I am working with 12 sampling sites and ~150 biallelic loci (SNPs) and typically have low to moderate population structure between sites (pairwise Fst ranges from 0.005 to 0.05). I also have different species at disposal.
Therefore I am aware BayesAss might have difficulties to properly estimate geneflow between sites, considering the software typically deals better with moderate to strong geneflow. Also, BayesAss results also highly depends on the number of sampled individuals per sampling site, so I tried two different configurations:
Config. 1: keeping the 12 population separated (mean per-site N : 15 individuals)
Config. 2: grouping sampling sites: 4 headwaters from different tributaries + 1 downstream area (mean per-group N : 70 individuals)
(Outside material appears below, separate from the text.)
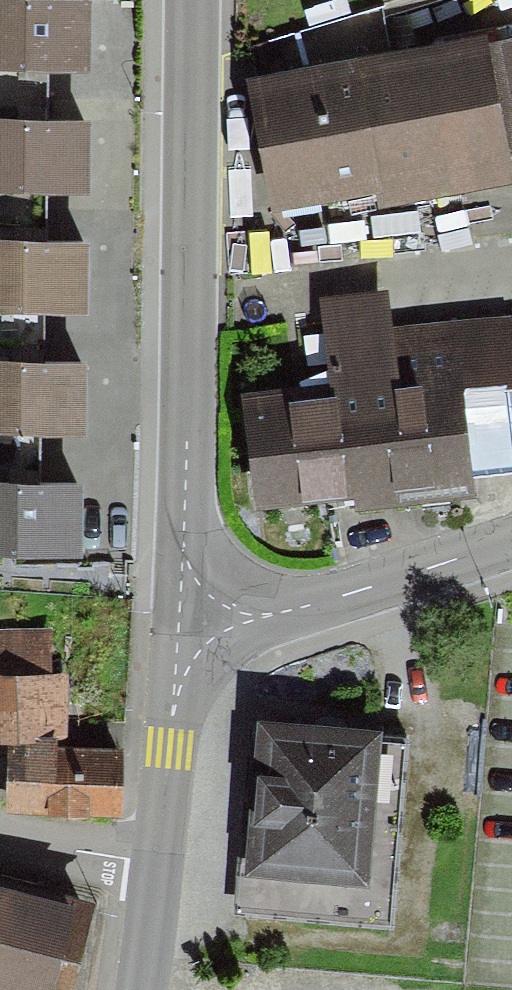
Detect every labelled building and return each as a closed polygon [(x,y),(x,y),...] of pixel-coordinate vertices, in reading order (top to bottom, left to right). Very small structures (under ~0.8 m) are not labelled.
[(91,76),(94,1),(77,0),(0,0),(0,72),(91,76)] [(248,79),(274,212),(376,192),(380,212),(511,186),(511,156),(511,155),(490,43),(488,32),(248,79)] [(490,43),(511,155),(511,39),(490,43)] [(0,121),(0,193),(90,193),(90,121),(0,121)] [(0,243),(0,314),(88,313),(87,242),(0,243)] [(244,396),(256,510),(355,498),(355,512),(475,498),(472,475),(511,471),(511,315),(510,315),(392,327),(387,291),(318,300),(329,386),(244,396)] [(84,439),(85,366),(0,365),(0,437),(84,439)] [(82,561),(85,484),(0,480),(0,558),(82,561)] [(122,750),(67,750),(67,677),(50,677),(50,631),(0,631),(0,746),(5,746),(4,815),(122,816),(122,750)] [(249,858),(238,857),(233,919),(394,930),(408,743),(382,742),(383,729),(259,720),(249,858)] [(0,879),(0,989),(71,989),(94,905),(0,879)]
I am usually performing 3 to 4 runs with different sampling seeds, and check convergence between runs by observing the evolution of LogProb and the bayesian deviance; as advised by Meirmans et al. (2014, doi: 10.1111/1755-0998.12216).
> With config. 1, I usually have very high acceptance rates, outside the ideal range of 20-60%. However, there is a good convergence between LogProb from different runs and the bayesian deviance is rather similar between runs. What seems a bit odd to me is that migration rates between populations (as the proportion of individuals of pop. [i] immigrating from pop. [j]) are all drawn from the same population, that is, a given population [j] (always the same within and across runs) seems to provide migrants to all other populations, as if this was a source and all other pops were sinks (you may prefer seeing the attached output file). All other pairwise migration rates are not significantly different from zero, which is in contradiction with previously computed pairwise-Fst calculations (but might be due to the fact the number of sampled individuals is just too small for BayesAss being able to label some of them as migrants from another of our sampling sites).
In some other case (another species), convergence of LogProb is also good but not the one of migration rates (there is still a 'source' population but this time; its identity changes across runs).
I would instinctively say that the exact values of migration rates are to use with very high caution, however, the main feature I am finally interested in is knowing if I do have population(s) behaving like source(s), and which one(s). So finally my question is:
Do you think I could trust the results from BayesAss here, and consider that :
- If my 'source' population is the same across runs, this should at least tell me that this population is actually working as the strongest migrants provider, even though other populations might also exchange migrants but in a way that is too small for BayesAss to detect?
- If my 'source' population changes across runs, can I conclude in this case that there is no actual source population and all of them might be exchanging migrants in a similar way (still runs are still converging, and even though I do have 'null' migration rates within a given run)?
Should I not trust any of this??
> Results from config. 2 behave the same way in spite of having more individuals per grouped populations. The only differences are that acceptance rates are lower (within the ideal range of 20-60%) and there is slightly more variability between LogProb values across iterations; which seems quite logical since there should me more intrapopulation variability too.
Thank you very much for any suggestion! I am very sorry for this long detailed post (I hope this will also be of interest for other students!)
Best regards